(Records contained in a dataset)
****************************************
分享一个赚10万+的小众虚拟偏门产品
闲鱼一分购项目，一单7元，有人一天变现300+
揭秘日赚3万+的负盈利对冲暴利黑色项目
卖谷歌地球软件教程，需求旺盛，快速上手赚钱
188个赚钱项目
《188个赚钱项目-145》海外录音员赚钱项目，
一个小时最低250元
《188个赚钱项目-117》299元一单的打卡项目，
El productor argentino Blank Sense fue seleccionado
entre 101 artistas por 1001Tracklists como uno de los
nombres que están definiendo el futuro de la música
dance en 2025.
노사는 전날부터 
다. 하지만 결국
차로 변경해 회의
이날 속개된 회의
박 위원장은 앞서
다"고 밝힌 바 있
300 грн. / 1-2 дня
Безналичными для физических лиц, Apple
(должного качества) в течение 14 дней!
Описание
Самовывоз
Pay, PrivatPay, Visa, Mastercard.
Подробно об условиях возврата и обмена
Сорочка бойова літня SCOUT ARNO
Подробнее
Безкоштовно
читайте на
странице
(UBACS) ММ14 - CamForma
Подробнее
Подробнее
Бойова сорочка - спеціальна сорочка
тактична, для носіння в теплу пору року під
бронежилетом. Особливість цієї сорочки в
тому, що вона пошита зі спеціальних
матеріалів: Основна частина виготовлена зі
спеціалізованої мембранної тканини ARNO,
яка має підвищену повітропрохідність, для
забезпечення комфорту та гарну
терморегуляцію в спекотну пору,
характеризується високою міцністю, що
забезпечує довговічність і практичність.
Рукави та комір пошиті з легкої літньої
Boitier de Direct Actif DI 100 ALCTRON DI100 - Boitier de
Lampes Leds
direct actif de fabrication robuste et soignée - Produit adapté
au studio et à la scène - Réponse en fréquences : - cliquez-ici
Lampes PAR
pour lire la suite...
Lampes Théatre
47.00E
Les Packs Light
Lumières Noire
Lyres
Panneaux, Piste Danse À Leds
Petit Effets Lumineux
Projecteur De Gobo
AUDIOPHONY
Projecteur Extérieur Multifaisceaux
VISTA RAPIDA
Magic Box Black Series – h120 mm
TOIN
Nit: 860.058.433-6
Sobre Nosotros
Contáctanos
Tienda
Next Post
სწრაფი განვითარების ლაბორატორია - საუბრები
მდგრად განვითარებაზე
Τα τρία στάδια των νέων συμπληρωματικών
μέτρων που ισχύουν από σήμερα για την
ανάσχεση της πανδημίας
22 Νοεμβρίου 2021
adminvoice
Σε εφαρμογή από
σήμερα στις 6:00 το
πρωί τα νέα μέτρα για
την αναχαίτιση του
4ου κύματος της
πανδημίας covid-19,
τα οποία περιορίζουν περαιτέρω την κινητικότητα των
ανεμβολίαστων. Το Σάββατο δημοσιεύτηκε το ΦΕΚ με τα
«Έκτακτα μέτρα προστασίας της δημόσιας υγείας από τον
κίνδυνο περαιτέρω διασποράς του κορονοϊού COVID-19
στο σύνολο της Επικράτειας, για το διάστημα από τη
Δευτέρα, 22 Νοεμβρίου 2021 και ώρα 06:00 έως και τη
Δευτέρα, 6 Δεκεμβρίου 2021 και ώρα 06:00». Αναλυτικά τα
****************************************
### WORK ITEM
Copy every line of the entries above in which "ARNO" occurs.

### RESPONSE FOR THIS EXERCISE
Сорочка бойова літня SCOUT ARNO
спеціалізованої мембранної тканини ARNO,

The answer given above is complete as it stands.